(Collected data)
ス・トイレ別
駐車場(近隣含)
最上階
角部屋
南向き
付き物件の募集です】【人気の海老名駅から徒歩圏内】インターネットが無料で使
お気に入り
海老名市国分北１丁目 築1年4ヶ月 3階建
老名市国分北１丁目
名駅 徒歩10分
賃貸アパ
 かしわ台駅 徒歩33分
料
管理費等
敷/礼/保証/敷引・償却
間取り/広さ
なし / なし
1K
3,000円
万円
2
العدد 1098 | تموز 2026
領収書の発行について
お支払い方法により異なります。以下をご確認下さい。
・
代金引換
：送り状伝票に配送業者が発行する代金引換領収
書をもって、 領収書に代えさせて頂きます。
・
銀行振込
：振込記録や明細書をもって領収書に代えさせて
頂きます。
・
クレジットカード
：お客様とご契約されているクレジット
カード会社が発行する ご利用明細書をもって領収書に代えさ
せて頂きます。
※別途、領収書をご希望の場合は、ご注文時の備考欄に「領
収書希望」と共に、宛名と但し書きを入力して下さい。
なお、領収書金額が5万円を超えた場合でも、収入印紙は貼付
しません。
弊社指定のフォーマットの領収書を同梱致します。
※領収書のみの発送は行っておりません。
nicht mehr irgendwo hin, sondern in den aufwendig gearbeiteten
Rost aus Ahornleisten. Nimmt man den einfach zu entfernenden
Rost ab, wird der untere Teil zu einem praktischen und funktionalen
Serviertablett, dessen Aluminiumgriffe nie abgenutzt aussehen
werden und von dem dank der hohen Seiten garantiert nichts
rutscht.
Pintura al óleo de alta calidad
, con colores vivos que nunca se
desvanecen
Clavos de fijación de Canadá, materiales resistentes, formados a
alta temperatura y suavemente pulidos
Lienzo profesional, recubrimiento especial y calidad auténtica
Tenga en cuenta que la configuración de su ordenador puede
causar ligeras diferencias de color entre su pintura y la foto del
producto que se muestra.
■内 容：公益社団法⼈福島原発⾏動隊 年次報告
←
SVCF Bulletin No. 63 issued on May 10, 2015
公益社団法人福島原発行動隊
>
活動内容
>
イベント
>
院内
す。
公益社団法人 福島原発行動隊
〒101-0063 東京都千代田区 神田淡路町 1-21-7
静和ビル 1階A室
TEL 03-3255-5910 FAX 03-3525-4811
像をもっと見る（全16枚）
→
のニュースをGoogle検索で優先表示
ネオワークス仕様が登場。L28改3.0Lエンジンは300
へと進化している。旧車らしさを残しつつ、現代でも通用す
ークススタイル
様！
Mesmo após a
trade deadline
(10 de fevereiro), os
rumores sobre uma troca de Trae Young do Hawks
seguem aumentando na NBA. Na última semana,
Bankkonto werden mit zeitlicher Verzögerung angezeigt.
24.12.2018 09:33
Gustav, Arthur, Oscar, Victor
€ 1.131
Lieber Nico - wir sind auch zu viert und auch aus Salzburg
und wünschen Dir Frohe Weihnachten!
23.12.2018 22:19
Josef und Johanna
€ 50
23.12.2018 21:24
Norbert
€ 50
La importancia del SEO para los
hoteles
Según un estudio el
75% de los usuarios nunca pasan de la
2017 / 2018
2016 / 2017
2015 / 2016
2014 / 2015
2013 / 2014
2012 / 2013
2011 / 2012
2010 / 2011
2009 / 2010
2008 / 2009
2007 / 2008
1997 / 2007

**EXERCISE DIRECTIONS**
Look through the entries above and quote exactly the lines from the line with "のニュースをGoogle検索で優先表示" to the line with "75% de los usuarios nunca pasan de la", counting both of those lines.

**ANSWER TO THE PROBLEM**
のニュースをGoogle検索で優先表示
ネオワークス仕様が登場。L28改3.0Lエンジンは300
へと進化している。旧車らしさを残しつつ、現代でも通用す
ークススタイル
様！
Mesmo após a
trade deadline
(10 de fevereiro), os
rumores sobre uma troca de Trae Young do Hawks
seguem aumentando na NBA. Na última semana,
Bankkonto werden mit zeitlicher Verzögerung angezeigt.
24.12.2018 09:33
Gustav, Arthur, Oscar, Victor
€ 1.131
Lieber Nico - wir sind auch zu viert und auch aus Salzburg
und wünschen Dir Frohe Weihnachten!
23.12.2018 22:19
Josef und Johanna
€ 50
23.12.2018 21:24
Norbert
€ 50
La importancia del SEO para los
hoteles
Según un estudio el
75% de los usuarios nunca pasan de la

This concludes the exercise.